А.С. Уваров (1825–1884)


В этой работе А.С. Уваров, подобно М.П. Погодину, начинает свой обзор с петровского времени, но весь этот материал анализируется им в рамках одной проблемы – объяснить понимание задач и объема археологии на разных этапах ее развития. Указанный очерк совершенно оригинален и содержит много интересных данных, касающихся «предыстории» российской археологии. Определяя XVIII век как период, когда «понятие об археологическом памятнике не было еще вполне разъяснено» (Там же: 271), а остатки старины шли по разряду «редкостей», «курьезов» и пр., А.С. Уваров очень подробно останавливается на деятельности и взглядах В.Н. Татищева. В нем он видит человека, опередившего свой век: «…Собранные им материалы не были оценены даже Академией наук, но все-таки служат любопытным доказательством совершенно нового для России воззрения на науку <…> Он [Татищев] сознает всю пользу обработки науки на Западе и ищет особые приемы для применения такой же обработки к русской истории и к русской географии. Искреннее его сознание в этом отношении ясно высказалось в его словах: Напрасно ищете семян, когда земли, на которые сеять, не приготовлены <…> (курсив мой. – Н.П.)» (Там же: 272).

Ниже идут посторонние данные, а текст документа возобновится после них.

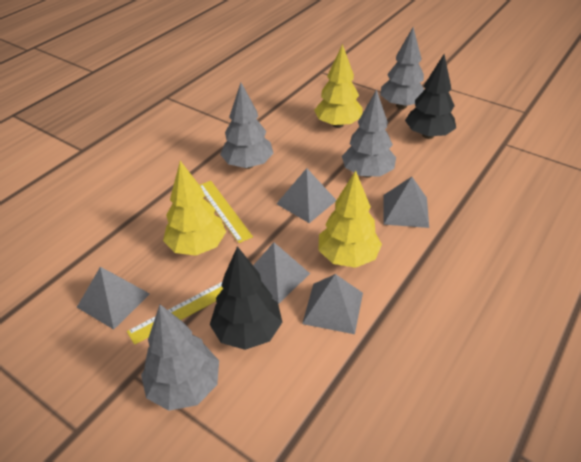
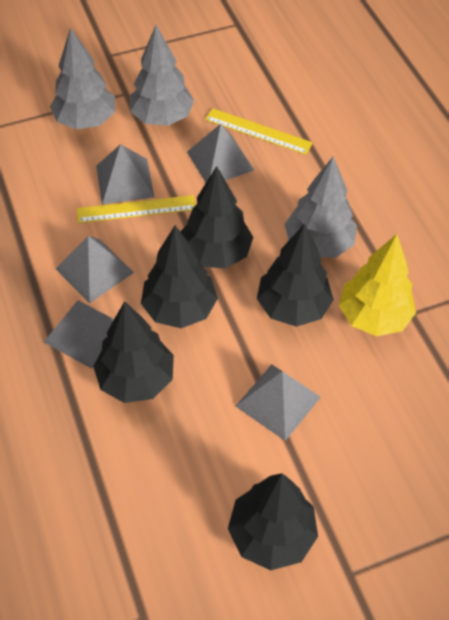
black tree: [210,246,282,350] [405,54,456,139] = 2 -> [93,301,174,403] [141,226,218,328] [181,166,253,269] [228,473,318,570] [257,224,333,327] = 5
grey tree: [141,305,219,411] [220,83,274,169] [342,89,396,178] [380,28,424,109] = 4 -> [50,27,115,130] [130,25,194,126] [285,156,357,258] = 3
yellow tree: [163,161,226,256] [314,44,362,128] [318,171,382,268] = 3 -> [339,234,416,336] = 1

Особое внимание А.С. Уварова к персоне и деятельности В.Н. Татищева представляется не случайным. «Здесь нет скорби, что семена берутся из чужеземных источников, – поясняет он позицию своего героя, – а видно только опасение, что на нашей необработанной почве они не принесут столько пользы, сколько было бы желательно получить<…> Любопытно видеть, <…> до какой степени он [Татищев. – Н.П.] был образованным человеком для своего времени. <…> В вопросах чистой учености он принадлежит своему времени, но шириной постановки дела и практическим ограничением себя возможными пределами он обязан своей широкой практической деятельности. <…> Во времена Татищева учение на скамье в заведениях, наспех созданных, было далеко недостаточно без <…> наглядного обучения из практики, деятельности, и, в особенности, из практики, почерпнутой в путешествиях <…>» (курсив мой. – Н.П.) (Там же: 272–273).

Несомненно, за всем этим стояло что-то, особенно близкое и понятное А.С. Уварову. Налицо явная перекличка проблем и задач, которые ставил перед собой каждый из них двоих, хотя и с разрывом более чем в 100 лет. Общность проявлялась во многом. Тут и особая – редкая для своего времени – широта кругозора, и ясное понимание важности иностранных методических разработок, которые, однако, пока еще «не принесут столько пользы» на русской почве. Вот, например: насколько применимы к российским древностям глобальные эволюционные схемы, когда на деле там еще требуется «практика путешествий» – первичное обследование огромных просторов? Нет, тут необходимы «особые приемы» работы – движение от знакомого и освоенного к новому, не освоенному. Формулировку этих приемов подсказывает, в первую очередь, сама исследовательская практика. А поставить дело с размахом можно лишь при условии «практического ограничения себя возможными пределами». Российская действительность вечно диктует эти ограничения то в одном, то в другом… Так акценты, расставленные А.С. Уваровым при изложении позиций далекого предшественника, неожиданно бросают свет на проблематику истории науки значительно более позднего времени, а именно 1870 – начала 1880-х гг., когда писалась его «Русская археология». Безусловно, указанная работа была призвана подвести итоги развития отечественной археологической мысли именно этого времени. К сожалению, детально рассмотреть основную проблематику уже современной археологии ученый не успел. А к моменту своего опубликования в 1910 г. его очерк успел сильно устареть.